**Aim of the exercise**
Work out how many lines in the records below include the string "Activities", and reply with that number alone.

Collected data:

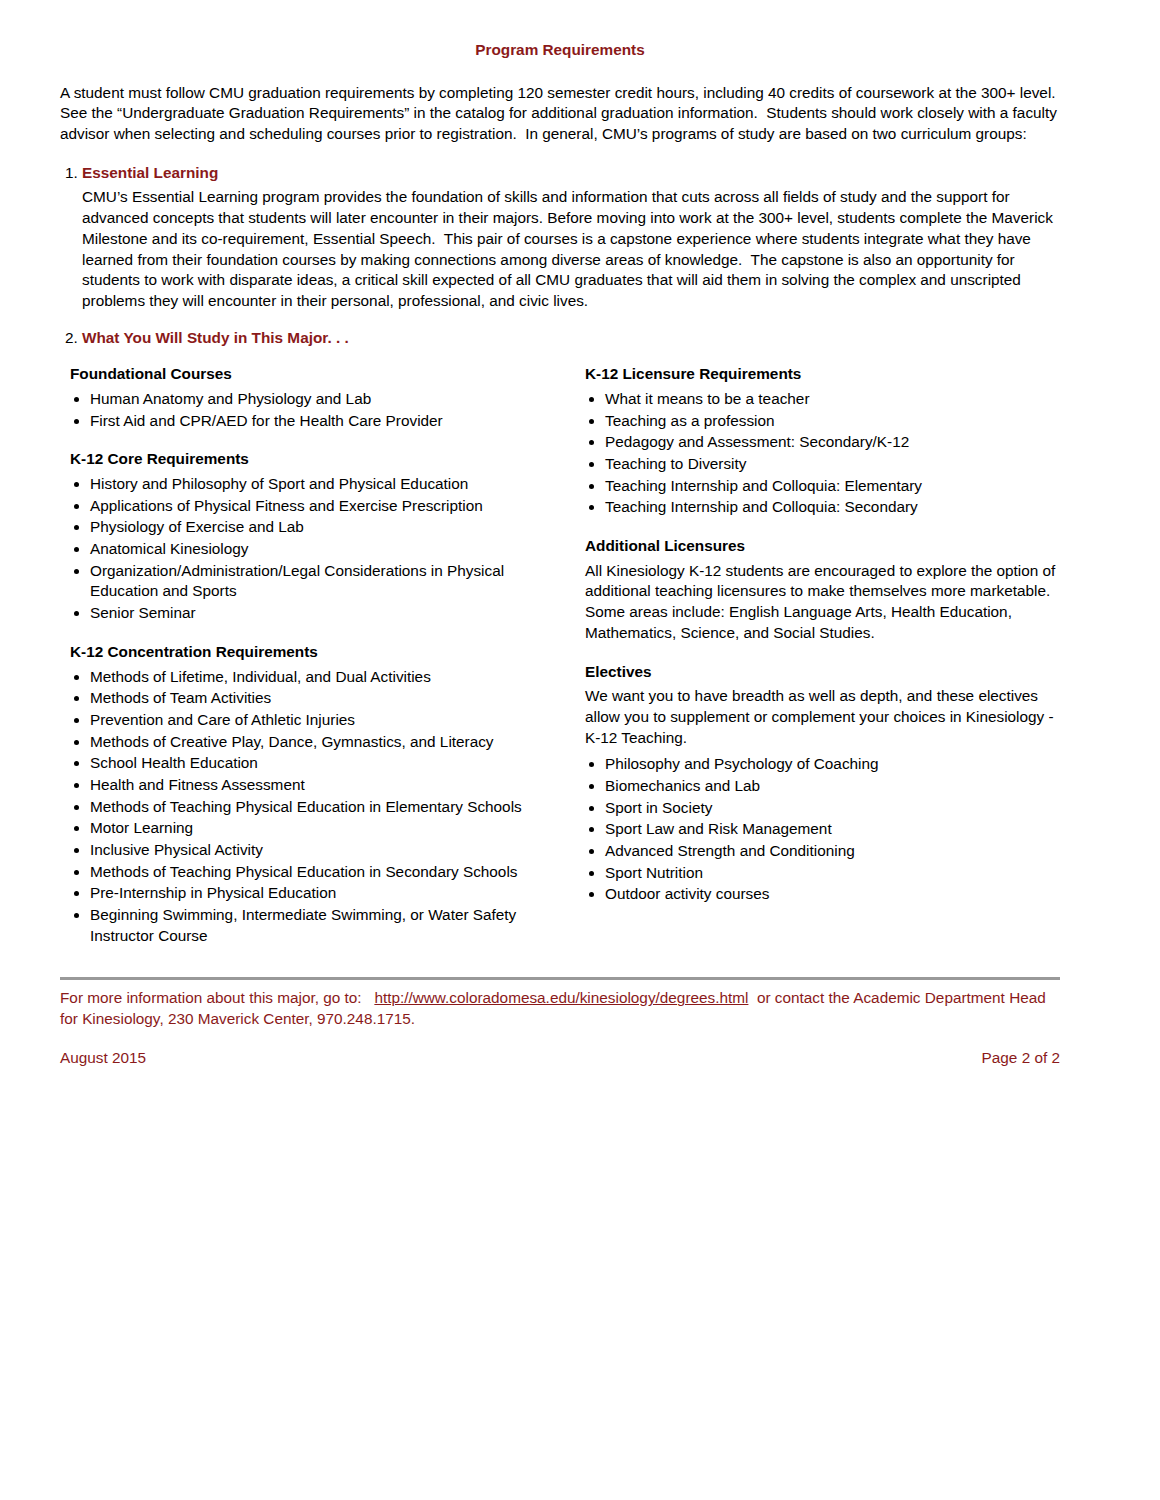Program Requirements
A student must follow CMU graduation requirements by completing 120 semester credit hours, including 40 credits of coursework at the 300+ level. See the “Undergraduate Graduation Requirements” in the catalog for additional graduation information. Students should work closely with a faculty advisor when selecting and scheduling courses prior to registration. In general, CMU’s programs of study are based on two curriculum groups:
Essential Learning
CMU’s Essential Learning program provides the foundation of skills and information that cuts across all fields of study and the support for advanced concepts that students will later encounter in their majors. Before moving into work at the 300+ level, students complete the Maverick Milestone and its co-requirement, Essential Speech. This pair of courses is a capstone experience where students integrate what they have learned from their foundation courses by making connections among diverse areas of knowledge. The capstone is also an opportunity for students to work with disparate ideas, a critical skill expected of all CMU graduates that will aid them in solving the complex and unscripted problems they will encounter in their personal, professional, and civic lives.
What You Will Study in This Major. . .
Foundational Courses
Human Anatomy and Physiology and Lab
First Aid and CPR/AED for the Health Care Provider
K-12 Core Requirements
History and Philosophy of Sport and Physical Education
Applications of Physical Fitness and Exercise Prescription
Physiology of Exercise and Lab
Anatomical Kinesiology
Organization/Administration/Legal Considerations in Physical Education and Sports
Senior Seminar
K-12 Concentration Requirements
Methods of Lifetime, Individual, and Dual Activities
Methods of Team Activities
Prevention and Care of Athletic Injuries
Methods of Creative Play, Dance, Gymnastics, and Literacy
School Health Education
Health and Fitness Assessment
Methods of Teaching Physical Education in Elementary Schools
Motor Learning
Inclusive Physical Activity
Methods of Teaching Physical Education in Secondary Schools
Pre-Internship in Physical Education
Beginning Swimming, Intermediate Swimming, or Water Safety Instructor Course
K-12 Licensure Requirements
What it means to be a teacher
Teaching as a profession
Pedagogy and Assessment: Secondary/K-12
Teaching to Diversity
Teaching Internship and Colloquia: Elementary
Teaching Internship and Colloquia: Secondary
Additional Licensures
All Kinesiology K-12 students are encouraged to explore the option of additional teaching licensures to make themselves more marketable. Some areas include: English Language Arts, Health Education, Mathematics, Science, and Social Studies.
Electives
We want you to have breadth as well as depth, and these electives allow you to supplement or complement your choices in Kinesiology - K-12 Teaching.
Philosophy and Psychology of Coaching
Biomechanics and Lab
Sport in Society
Sport Law and Risk Management
Advanced Strength and Conditioning
Sport Nutrition
Outdoor activity courses
For more information about this major, go to: http://www.coloradomesa.edu/kinesiology/degrees.html or contact the Academic Department Head for Kinesiology, 230 Maverick Center, 970.248.1715.
August 2015 Page 2 of 2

**Task result**
2